Анжелика с трудом разлепила веки, сфокусировав взгляд на встревоженном лице матери, склонившемся над ней. Сначала ей показалось, что это сон, но почувствовав тепло родных рук, всхлипнула от нахлынувших эмоций, ведь на большее способна не была.
Все тело онемело. Ни одна конечность не слушалась. Даже голову повернуть трудно — шея начинает ныть.
— Мама? Ты здесь? Это не фантазия? — прохрипела Анжелика и не узнала собственного голоса, а горло тут же начало драть. Захотелось пить… Пить много и безостановочно!
— Доченька, моя радость, я так волновалась за тебя, — Слезы хлынули из глаз женщины. — Слава Богу, ты очнулась! Я чуть с ума не сошла!
— Воды, — попросила Анжелика, и мать аккуратно приобняла девушку за плечи, помогая приподняться, и приставила стакан к ее пересохшим губам. Анжелика начала жадно пить периодически откашливаясь.
— Что со мной? — устало откинулась Анжелика на подушки, отметив черные круги под глазами матери и усталый вид. Неужели она так долго не приходила в себя, пропустив большие перемены?
— Ты простыла, — ответила ей Катерина, присаживаясь в кушетку напротив, и заботливо поправила грозившее упасть на пол одеяло. — У тебя был жар, сильный кашель, и врачи опасались, что это пневмония.
— Мама, а он?. -Анжелика запнулась, так как детальные воспоминания врезались в память. Последнее, что она видела в тот роковой день перед тем, как упасть в обморок, были голубые глаза, отражавшие неподдельную боль, звавшие ее окунуться вновь в их бездну.
А во сне он отдалялся от нее, игнорируя крики и слезы, уходя в туман и неизвестность. Он исчез… Но она до сих пор слышала, как он что-то тихо говорил ей, хотя смысл слов оставался загадкой.

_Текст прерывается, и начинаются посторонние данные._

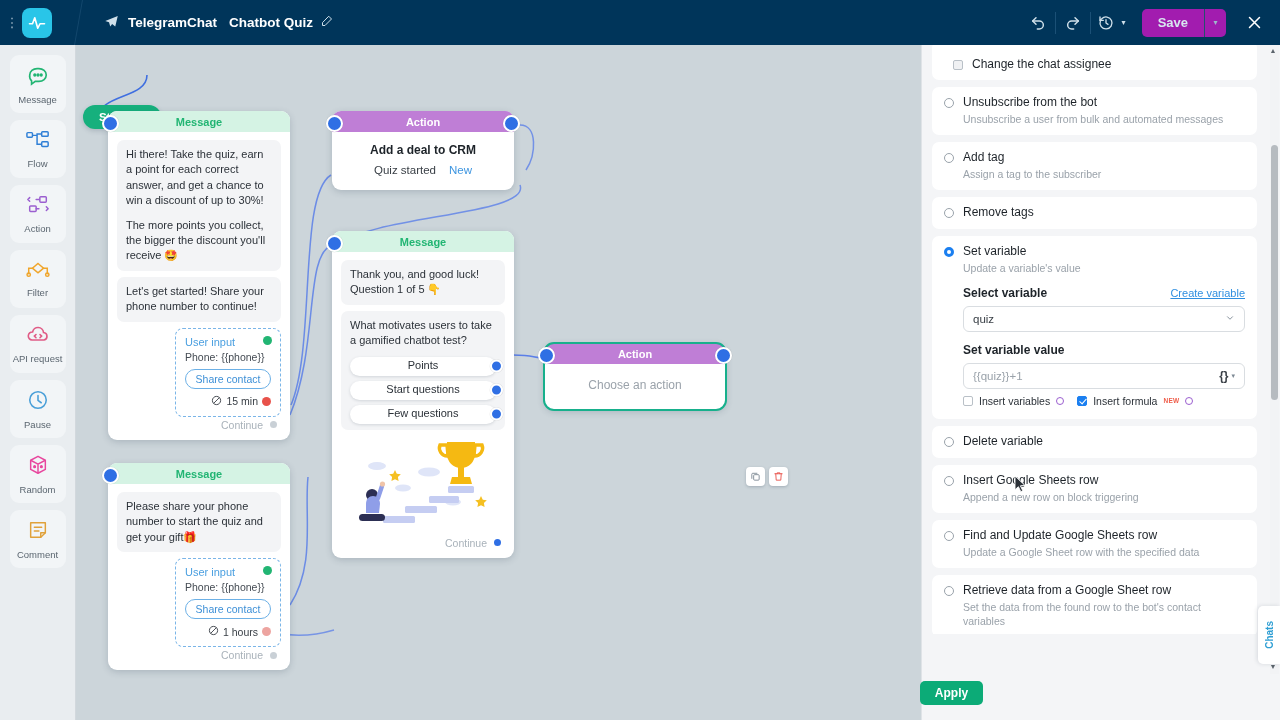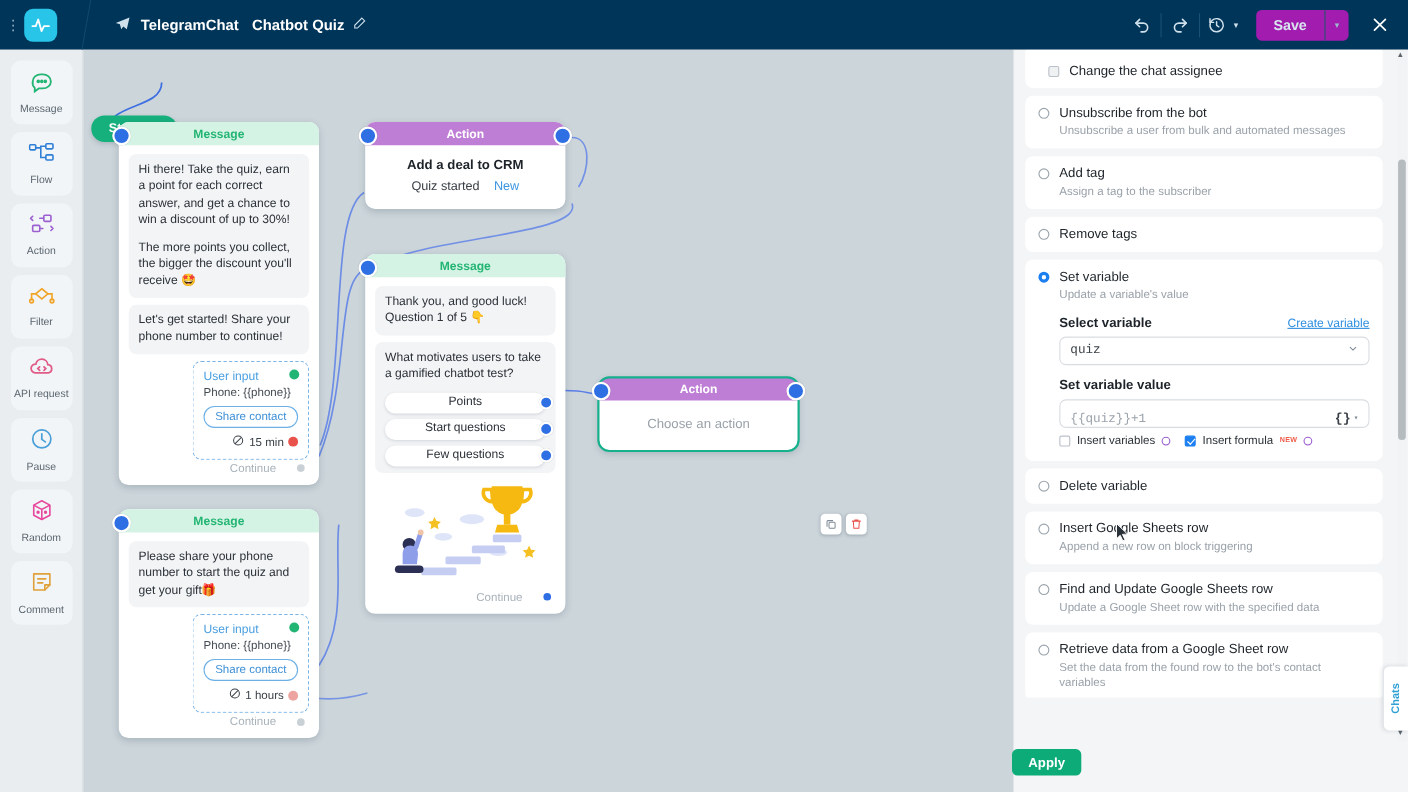--- a/index.html
+++ b/index.html
@@ -199,7 +199,7 @@
   .select, .textbox {
     border: 1px solid #d9dde1; border-radius: 6px; height: 26px;
     display: flex; align-items: center; padding: 0 9px;
-    font-size: 11.5px; color: #2b3138; background: #fff; cursor: text; font-family: Liberation Mono, monospace;
+    font-size: 11.5px; color: #2b3138; background: #fff; cursor: text;
   }
   .select { color: #3a4047; justify-content: space-between; cursor: pointer; }
   .textbox { color: #9aa2aa; justify-content: space-between; align-items: flex-end; }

Или, может, это тоже очередной бред? Она не исключала, что во время лихорадки ей померещился его бархатный голос. Просто бред…
— Он? — сначала не поняла Катерина, а потом нехотя проговорила: — Ты о профессоре Лароше? Я не знаю, где он… После того, как он прооперировал майора Девуа, он уехал. Я слышала, что его в Швейцарии ждет жена.
— Поехал к ней? — недоверчиво переспросила Анжелика, прикусив нижнюю губу в попытке сдержать рвущиеся наружу рыдания.
— Конечно, а ты что думала? — покачала головой женщина — Между мужем и женой бывают ссоры и недомолвки, а у мужчин заведено так, что поскандалив с одной, стресс снимают с другой. Лика, тот, кто был неверен жене, никогда не будет честен в иных отношениях.
Из глаз непроизвольно потекли слезы, и Анжелика заплакала. Она закрыла лицо руками и, не слушая мать, рыдала, принимая всю суть произошедшего.
Она обязана подчиняться матери сейчас, когда ее жизнь полностью разбита, а вера преданна ставшим за короткий период самым дорогим человеком.
Она обязана осознать то, что принцы бывают только в сказках, а в реальности следует слушать разум, выбирая партнера.
Она обязана вычеркнуть навсегда того, кто причинил ей одну лишь боль, похоронить созданный воображением мир.
Ей просто следует стать реалисткой, переставая быть глупым романтиком.
— Лика, не впадай в истерику, — поглаживая волосы дочери, взмолилась Катерина, не в силах наблюдать, как страдает единственная дочь, которую она любила безумно, жертвуя ради нее многим. Она хотела видеть улыбчивую и радостную Лику, а не девушку, повторившую ее собственную ошибку, отдавшись любви настолько, что теперь не может без нее. — Он недостоин твоих слез.
— Мама, он тоже так говорил, — захныкала Анжелика. — Тогда почему я плачу, если он не заслуживает? Почему боль не проходит, а только усиливается? Почему, мам?
— Пройдет, — многозначительно ответила Катерина. — Время затягивает любые раны, оставляя лишь шрамы, но если ты не будешь на них обращать внимание, ты не вспомнишь, откуда они появились, что было причиной.
— Все кончено… — она сказала это больше для себя, чем для матери. Где глубоко в ее сердце, гораздо глубже той части, что была поражена болью предательства, все еще жила крохотная искра надежды на то, что их любовь все же была реальной и истинной. Как те поцелуи, которыми он одаривал ее, доставляя неземное удовольствие…
Однако она никогда не признается в этом, потому что мечты разбились, разлетевшись на мелкие осколки, и их невозможно собрать заново.